Monday, May 9, 2016 - 13:30
Room: 

The Blocks World Redux

This talk will provide an overview of a new DARPA program focused on Communicating with Computers, CwC.  One of the applications in CwC is a Blocks World domain, where the actions are very simple and concrete, such as “Add a block to the tower.”  However, even in this restricted world, getting the appropriate contextual interpretation of a sentence can be challenging.  The talk will review the progress we have made so far on achieving the goal of contextual interpretation.  This requires the bringing to bear of many resources, including James Allen’s TRIPS ontology and parser, Jerry Hobbs’s axiomatization of many object and action definitions, James Pustejovsky’s Generative Lexicon (GL), and VerbNet (VN).  A main focus of the talk will be the ways in which we are modifying VerbNet to more closely align with Generative Lexicon Event Structure representations, to produce GL—VN.  Working with Julia Hockenmaier, we are also synchronizing these VerbNet with the lexical entries of a Combinatory Categorial Grammar (CCG) semantic parser so that it produces the appropriate sentence representations, including implicit arguments, for the Blocks World domain.  This CCG/VN semantic parser approach will also be described. The talk will conclude with both short term and long term goals for our collaborations on CwC, with respect to  both GL-VN and CCG-VN.

CV: 
Martha Palmer is a Professor at the University of Colorado with joint appointments in Linguistics and Computer Science and is an Institute of Cognitive Science Faculty Fellow. Her Ph.D. is in Artificial Intelligence from the University of Edinburgh.
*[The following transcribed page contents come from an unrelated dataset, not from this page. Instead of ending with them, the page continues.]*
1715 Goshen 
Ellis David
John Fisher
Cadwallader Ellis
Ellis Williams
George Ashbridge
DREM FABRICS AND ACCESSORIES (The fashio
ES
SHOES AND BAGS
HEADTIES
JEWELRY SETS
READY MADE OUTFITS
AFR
She is an Association of Computational Linguistics (ACL) Fellow, and has won an Outstanding Graduate Advisor 2014 Award, a Boulder Faculty Assembly 2010 Research Award and was the Director of the 2011 Linguistics Institute in Boulder, CO. Her research is focused on capturing elements of the meanings of words that can comprise automatic representations of complex sentences and documents. Supervised machine learning techniques rely on vast amounts of annotated training data so she and her students are engaged in providing data with semantic annotation for English, Chinese, Arabic, Hindi, and Urdu, funded by DARPA and NSF, both manually and automatically. A more recent focus is the application of these methods to biomedical journal articles and clinical notes, funded by NIH. She co-edits LiLT, Linguistic Issues in Language Technology, and has been a co-editor of the Journal of Natural Language Engineering and on the CLJ Editorial Board. She is a past President of ACL, and past Chair of SIGLEX and of SIGHAN.